That
feeling... Everything could be so good. If today wasn’t Monday.
No, I don’t
hate every Monday. I like Mondays in the holidays. And last Monday wasn’t that
bad, either.
But today
is the second Monday of the new school year and I returned to my old habit of
hating Mondays.
Oh, my
first week of school! I haven’t told you yet. The first day was maybe the best.
I saw all the people again and we could talk about the holidays. Only one thing
irritates me a bit: As I came back from abroad, I am now on the grade below
where I hardly know anybody. Thank god, there are still a few people I have met
before! And my feeling tells me, this is not going to be too bad!
Only one thing
is too bad: My enormous pile of school books. Look at it! How am I supposed to
carry them (even when there are only 5 of them a day) around with me? I tried
it today when I had biology, math, English and history. I found out that I
couldn’t close (or lift) my bag and rather decided to leave half of them at
home. :p
I don’t
know how to survive this or the next year. Already today I feel like a zombie.

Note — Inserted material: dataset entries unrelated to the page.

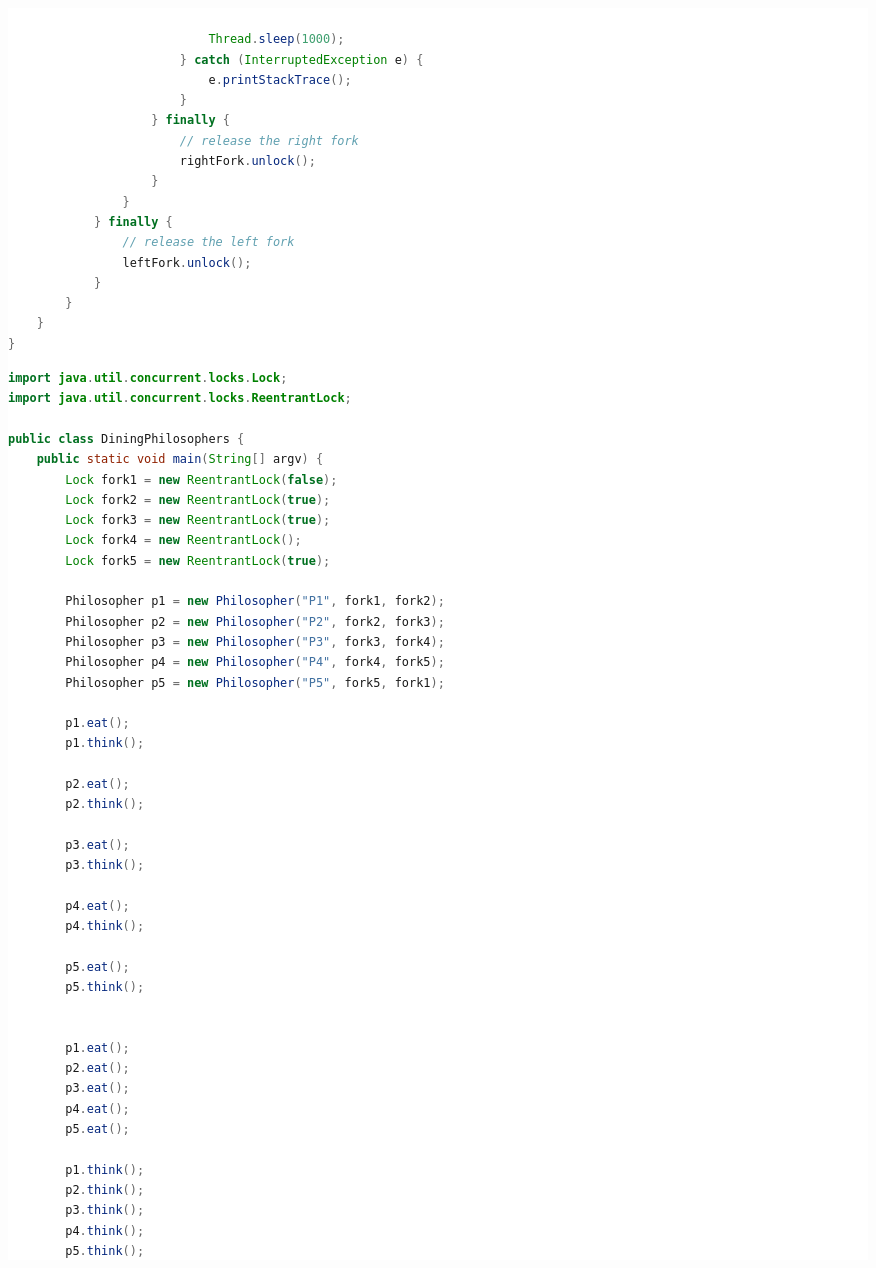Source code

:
 ```java

                            Thread.sleep(1000);
                        } catch (InterruptedException e) {
                            e.printStackTrace();
                        }
                    } finally {
                        // release the right fork
                        rightFork.unlock();
                    }
                }
            } finally {
                // release the left fork
                leftFork.unlock();
            }
        }
    }
}
```

```java
import java.util.concurrent.locks.Lock;
import java.util.concurrent.locks.ReentrantLock;

public class DiningPhilosophers {
    public static void main(String[] argv) {
        Lock fork1 = new ReentrantLock(false);
        Lock fork2 = new ReentrantLock(true);
        Lock fork3 = new ReentrantLock(true);
        Lock fork4 = new ReentrantLock();
        Lock fork5 = new ReentrantLock(true);

        Philosopher p1 = new Philosopher("P1", fork1, fork2);
        Philosopher p2 = new Philosopher("P2", fork2, fork3);
        Philosopher p3 = new Philosopher("P3", fork3, fork4);
        Philosopher p4 = new Philosopher("P4", fork4, fork5);
        Philosopher p5 = new Philosopher("P5", fork5, fork1);

        p1.eat();
        p1.think();

        p2.eat();
        p2.think();

        p3.eat();
        p3.think();

        p4.eat();
        p4.think();

        p5.eat();
        p5.think();


        p1.eat();
        p2.eat();
        p3.eat();
        p4.eat();
        p5.eat();

        p1.think();
        p2.think();
        p3.think();
        p4.think();
        p5.think();
```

I feel more dead than alive. Maybe I should have slept a bit more this weekend but partying
sounded like a better idea (and it was). Why can’t the weekend be a little bit
longer?
A vocab in
my English lesson today was ‘to motivate’ but I have no sense for it.

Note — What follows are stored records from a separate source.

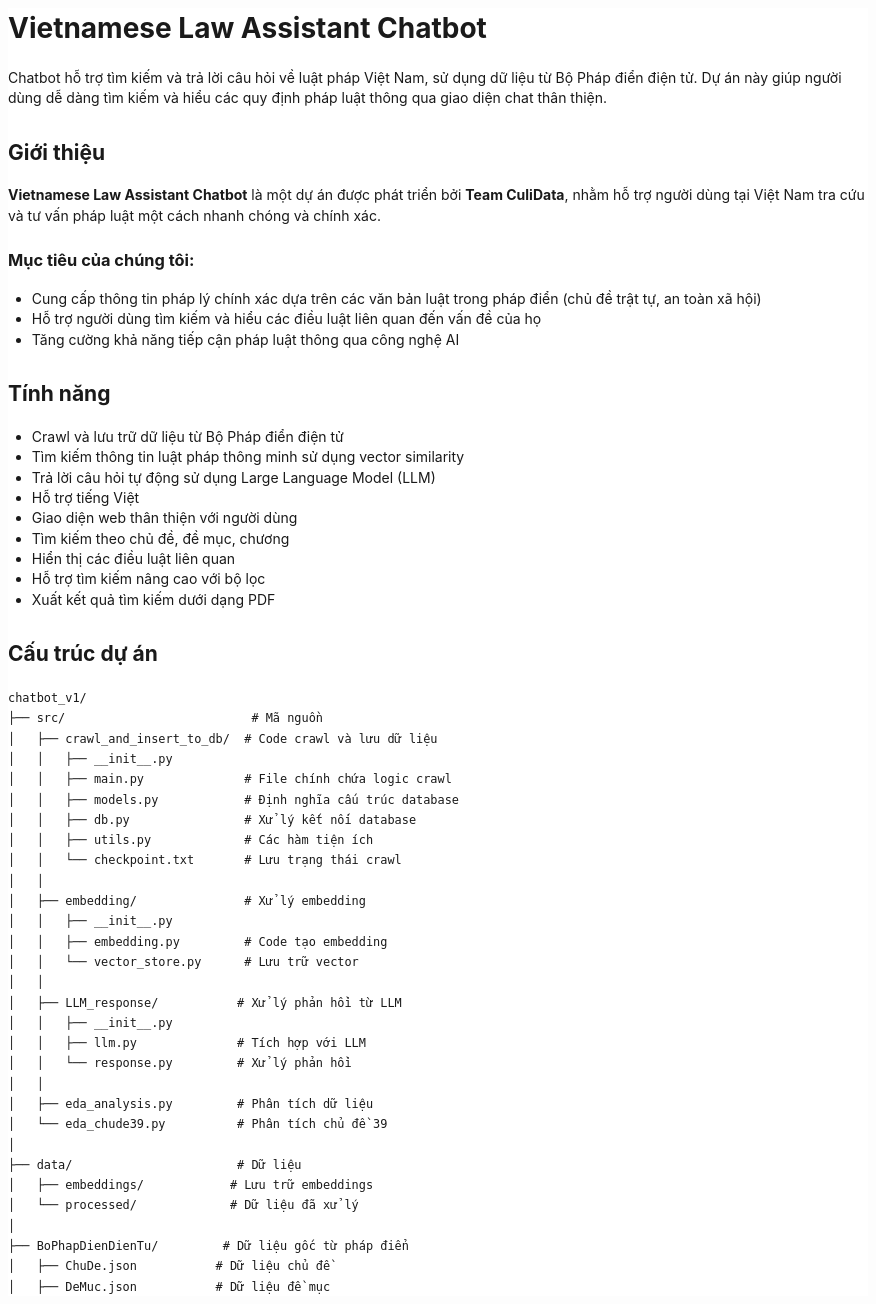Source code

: # Vietnamese Law Assistant Chatbot

Chatbot hỗ trợ tìm kiếm và trả lời câu hỏi về luật pháp Việt Nam, sử dụng dữ liệu từ Bộ Pháp điển điện tử. Dự án này giúp người dùng dễ dàng tìm kiếm và hiểu các quy định pháp luật thông qua giao diện chat thân thiện.

## Giới thiệu

**Vietnamese Law Assistant Chatbot** là một dự án được phát triển bởi **Team CuliData**, nhằm hỗ trợ người dùng tại Việt Nam tra cứu và tư vấn pháp luật một cách nhanh chóng và chính xác.

### Mục tiêu của chúng tôi:
- Cung cấp thông tin pháp lý chính xác dựa trên các văn bản luật trong pháp điển (chủ đề trật tự, an toàn xã hội)
- Hỗ trợ người dùng tìm kiếm và hiểu các điều luật liên quan đến vấn đề của họ
- Tăng cường khả năng tiếp cận pháp luật thông qua công nghệ AI

## Tính năng

- Crawl và lưu trữ dữ liệu từ Bộ Pháp điển điện tử
- Tìm kiếm thông tin luật pháp thông minh sử dụng vector similarity
- Trả lời câu hỏi tự động sử dụng Large Language Model (LLM)
- Hỗ trợ tiếng Việt
- Giao diện web thân thiện với người dùng
- Tìm kiếm theo chủ đề, đề mục, chương
- Hiển thị các điều luật liên quan
- Hỗ trợ tìm kiếm nâng cao với bộ lọc
- Xuất kết quả tìm kiếm dưới dạng PDF

## Cấu trúc dự án

```
chatbot_v1/
├── src/                          # Mã nguồn
│   ├── crawl_and_insert_to_db/  # Code crawl và lưu dữ liệu
│   │   ├── __init__.py
│   │   ├── main.py              # File chính chứa logic crawl
│   │   ├── models.py            # Định nghĩa cấu trúc database
│   │   ├── db.py                # Xử lý kết nối database
│   │   ├── utils.py             # Các hàm tiện ích
│   │   └── checkpoint.txt       # Lưu trạng thái crawl
│   │
│   ├── embedding/               # Xử lý embedding
│   │   ├── __init__.py
│   │   ├── embedding.py         # Code tạo embedding
│   │   └── vector_store.py      # Lưu trữ vector
│   │
│   ├── LLM_response/           # Xử lý phản hồi từ LLM
│   │   ├── __init__.py
│   │   ├── llm.py              # Tích hợp với LLM
│   │   └── response.py         # Xử lý phản hồi
│   │
│   ├── eda_analysis.py         # Phân tích dữ liệu
│   └── eda_chude39.py          # Phân tích chủ đề 39
│
├── data/                       # Dữ liệu
│   ├── embeddings/            # Lưu trữ embeddings
│   └── processed/             # Dữ liệu đã xử lý
│
├── BoPhapDienDienTu/         # Dữ liệu gốc từ pháp điển
│   ├── ChuDe.json           # Dữ liệu chủ đề
│   ├── DeMuc.json           # Dữ liệu đề mục
```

Motivation where are you? I need you! How is it possible that you’re already
gone before the school year has really started?
Maybe I
should google how to love Mondays better. (Because I always google when I don’t
know how to go on anymore.) Maybe I find a solution.
And if not –
tomorrow is Tuesday. And then
Wednesday. And then Thursday. And Friday. And then again weekend! I just have to survive till then.